#### Work item
Reproduce the records below in full and exactly, without their images.

[Data excerpts]
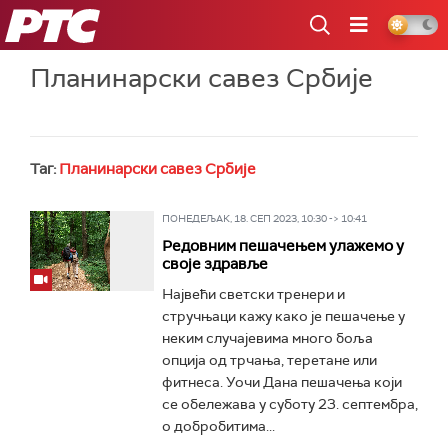
РТС
Планинарски савез Србије
Таг:
Планинарски савез Србије
ПОНЕДЕЉАК, 18. СЕП 2023, 10:30 -> 10:41
Редовним пешачењем улажемо у
своје здравље
Највећи светски тренери и
стручњаци кажу како је пешачење у
неким случајевима много боља
опција од трчања, теретане или
фитнеса. Уочи Дана пешачења који
се обележава у суботу 23. септембра,
о добробитима...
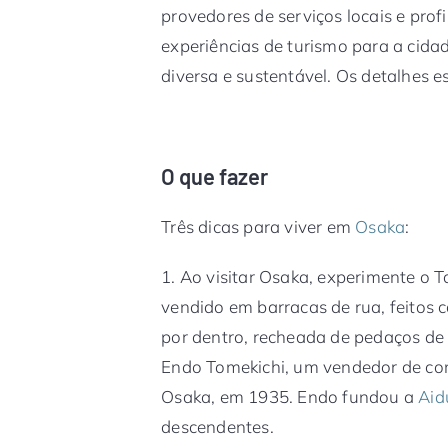
provedores de serviços locais e pro
experiências de turismo para a cida
diversa e sustentável. Os detalhes e
O que fazer
Três dicas para viver em
Osaka
:
1. Ao visitar Osaka, experimente o T
vendido em barracas de rua, feitos
por dentro, recheada de pedaços de p
Endo Tomekichi, um vendedor de com
Osaka, em 1935. Endo fundou a
Aid
descendentes.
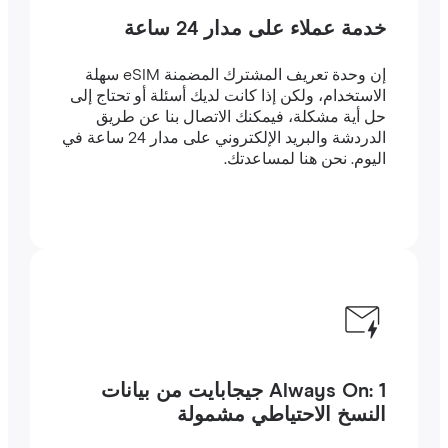
خدمة عملاء على مدار 24 ساعة
إن وحدة تعريف المشترك المضمنة eSIM سهلة
الاستخدام، ولكن إذا كانت لديك أسئلة أو تحتاج إلى
حل أية مشكلة، فيمكنك الاتصال بنا عن طريق
الدردشة والبريد الإلكتروني على مدار 24 ساعة في
اليوم. نحن هنا لمساعدتك.
Always On: 1 جيجابايت من بيانات
النسخ الاحتياطي مشمولة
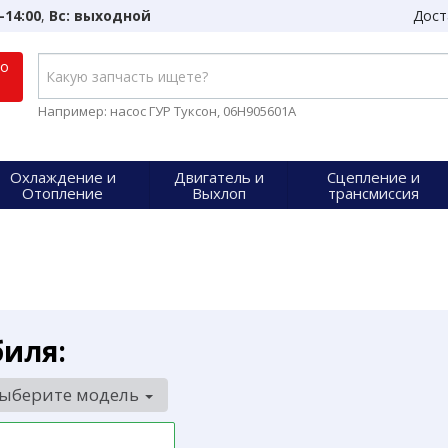
-14:00
,
Вс: выходной
Дост
по
Например: насос ГУР Туксон, 06H905601A
Охлаждение и
Двигатель и
Сцепление и
Отопление
Выхлоп
трансмиссия
биля:
ыберите модель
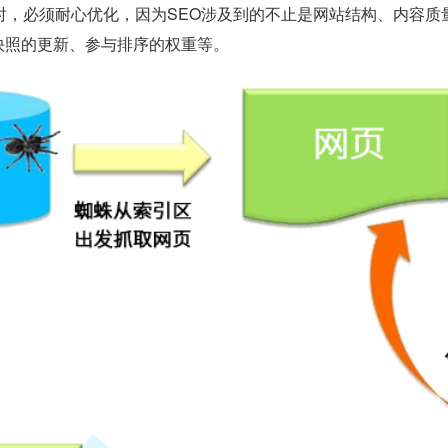
O时，必须耐心优化，因为SEO涉及到的不止是网站结构、内容
快照的更新、参与排序的权重等。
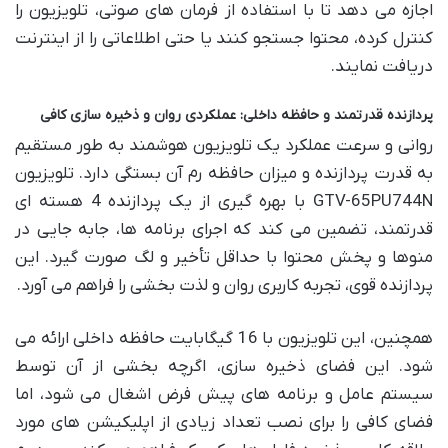
اجازه می دهد تا با استفاده از فرمان های صوتی، تلویزیون را
کنترل کرده، محتوا جستجو کنند یا حتی اطلاعاتی را از اینترنت
دریافت نمایند.
پردازنده قدرتمند و حافظه داخلی: عملکردی روان و ذخیره سازی کافی
روانی و سرعت عملکرد یک تلویزیون هوشمند به طور مستقیم
به قدرت پردازنده و میزان حافظه رم آن بستگی دارد. تلویزیون
GTV-65PU744N با بهره گیری از یک پردازنده 4 هسته ای
قدرتمند، تضمین می کند که اجرای برنامه ها، جابه جایی در
منوها و پخش محتوا با حداقل تأخیر و لگ صورت گیرد. این
پردازنده قوی، تجربه کاربری روان و لذت بخشی را فراهم می آورد.
همچنین، این تلویزیون با 16 گیگابایت حافظه داخلی ارائه می
شود. این فضای ذخیره سازی، اگرچه بخشی از آن توسط
سیستم عامل و برنامه های پیش فرض اشغال می شود، اما
فضای کافی را برای نصب تعداد زیادی از اپلیکیشن های مورد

#### Task response
РТС
Планинарски савез Србије
Таг:
Планинарски савез Србије
ПОНЕДЕЉАК, 18. СЕП 2023, 10:30 -> 10:41
Редовним пешачењем улажемо у
своје здравље
Највећи светски тренери и
стручњаци кажу како је пешачење у
неким случајевима много боља
опција од трчања, теретане или
фитнеса. Уочи Дана пешачења који
се обележава у суботу 23. септембра,
о добробитима...
provedores de serviços locais e pro
experiências de turismo para a cida
diversa e sustentável. Os detalhes e
O que fazer
Três dicas para viver em
Osaka
:
1. Ao visitar Osaka, experimente o T
vendido em barracas de rua, feitos
por dentro, recheada de pedaços de p
Endo Tomekichi, um vendedor de com
Osaka, em 1935. Endo fundou a
Aid
descendentes.
خدمة عملاء على مدار 24 ساعة
إن وحدة تعريف المشترك المضمنة eSIM سهلة
الاستخدام، ولكن إذا كانت لديك أسئلة أو تحتاج إلى
حل أية مشكلة، فيمكنك الاتصال بنا عن طريق
الدردشة والبريد الإلكتروني على مدار 24 ساعة في
اليوم. نحن هنا لمساعدتك.
Always On: 1 جيجابايت من بيانات
النسخ الاحتياطي مشمولة
-14:00
,
Вс: выходной
Дост
по
Например: насос ГУР Туксон, 06H905601A
Охлаждение и
Двигатель и
Сцепление и
Отопление
Выхлоп
трансмиссия
биля:
ыберите модель
O时，必须耐心优化，因为SEO涉及到的不止是网站结构、内容
快照的更新、参与排序的权重等。
اجازه می دهد تا با استفاده از فرمان های صوتی، تلویزیون را
کنترل کرده، محتوا جستجو کنند یا حتی اطلاعاتی را از اینترنت
دریافت نمایند.
پردازنده قدرتمند و حافظه داخلی: عملکردی روان و ذخیره سازی کافی
روانی و سرعت عملکرد یک تلویزیون هوشمند به طور مستقیم
به قدرت پردازنده و میزان حافظه رم آن بستگی دارد. تلویزیون
GTV-65PU744N با بهره گیری از یک پردازنده 4 هسته ای
قدرتمند، تضمین می کند که اجرای برنامه ها، جابه جایی در
منوها و پخش محتوا با حداقل تأخیر و لگ صورت گیرد. این
پردازنده قوی، تجربه کاربری روان و لذت بخشی را فراهم می آورد.
همچنین، این تلویزیون با 16 گیگابایت حافظه داخلی ارائه می
شود. این فضای ذخیره سازی، اگرچه بخشی از آن توسط
سیستم عامل و برنامه های پیش فرض اشغال می شود، اما
فضای کافی را برای نصب تعداد زیادی از اپلیکیشن های مورد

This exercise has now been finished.